There is an interesting proposal to transform html into hypertext: extending-html-as-a-hypermedia. Maybe this proposal makes sense: Diff chunks in html file format + extending-html-as-a-hypermedia and Alternative to WebPackages to gurantee integrity (Document Hash)

(input) with diff and htmx and md5:

<div hx-get="/clicked" hx-trigger="click" diff="3f5d70219e8a2828c12572e2a48ac1d6">Click Me</div>

(input) with diff and htmx:

<div hx-get="/clicked" hx-trigger="click" diff="45-139:p">Click Me</div>

(output) with diff and htmx and md5:

<div hx-get="/clicked" hx-trigger="click"><p>Click Me again</p></div>

(output) with diff and htmx:

<div hx-get="/clicked" hx-trigger="click"><p>Click Me again</p></div>

Can I make a get or post call here in hx-get to capture the modified information from diff

suns · 2022-12-23

While the partial resource delivery is on HTTP protocol side, the abilities to decide should the resource retrieval use chunk or whole GET reside on browser side.
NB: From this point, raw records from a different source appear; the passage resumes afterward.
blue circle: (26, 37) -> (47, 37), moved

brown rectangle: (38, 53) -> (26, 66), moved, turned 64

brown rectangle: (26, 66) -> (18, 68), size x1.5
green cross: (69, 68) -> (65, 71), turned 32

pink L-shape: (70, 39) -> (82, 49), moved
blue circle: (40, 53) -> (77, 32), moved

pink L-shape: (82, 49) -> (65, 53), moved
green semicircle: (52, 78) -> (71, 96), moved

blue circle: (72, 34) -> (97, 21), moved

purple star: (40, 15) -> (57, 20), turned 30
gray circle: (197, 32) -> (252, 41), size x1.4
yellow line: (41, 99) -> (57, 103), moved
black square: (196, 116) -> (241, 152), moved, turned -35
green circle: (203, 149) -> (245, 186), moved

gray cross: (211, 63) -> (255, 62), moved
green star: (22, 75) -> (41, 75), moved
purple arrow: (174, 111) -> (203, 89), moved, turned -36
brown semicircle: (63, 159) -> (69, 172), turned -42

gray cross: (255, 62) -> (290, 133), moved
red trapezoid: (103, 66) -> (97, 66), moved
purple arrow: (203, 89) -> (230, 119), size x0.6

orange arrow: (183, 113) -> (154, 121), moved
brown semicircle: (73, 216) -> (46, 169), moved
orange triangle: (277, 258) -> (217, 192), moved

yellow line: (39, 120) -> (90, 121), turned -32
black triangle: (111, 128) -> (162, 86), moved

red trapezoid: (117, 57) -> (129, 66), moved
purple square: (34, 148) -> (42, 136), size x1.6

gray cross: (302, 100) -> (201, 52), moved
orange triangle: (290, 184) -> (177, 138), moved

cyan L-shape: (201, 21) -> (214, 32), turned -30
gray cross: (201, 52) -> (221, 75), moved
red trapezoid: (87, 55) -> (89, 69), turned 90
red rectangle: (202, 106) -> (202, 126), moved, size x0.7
Browser has sufficient info on what props cached resource has: its checksum, deployment date, etc. Browser can sniff whether resource been changed and during this OPTIONS call can provide its latest available state. The server side would provide whether patch for cached version exist. This flow fits into server-client communication layer. I.e. HTTP.

If you want this proposal be implemented, it has to go to HTTP group first.

Note, the resource is abstract, it is not just HTML. It can be JS, image, web archive or whatever.

Anonymous2292900 · 2023-01-16

Hey there!

I would like to contribute to this proposal with relevant links, there are things like I spoke of as hope.js.

So I was discovering these two implementations of git on the web: webdiff and isomorphic-git.

So please see this (webdiff):

So would that be something relevant to what you’re all talking about, thinking about - like isomorphic-git, hope.js or webdiff here?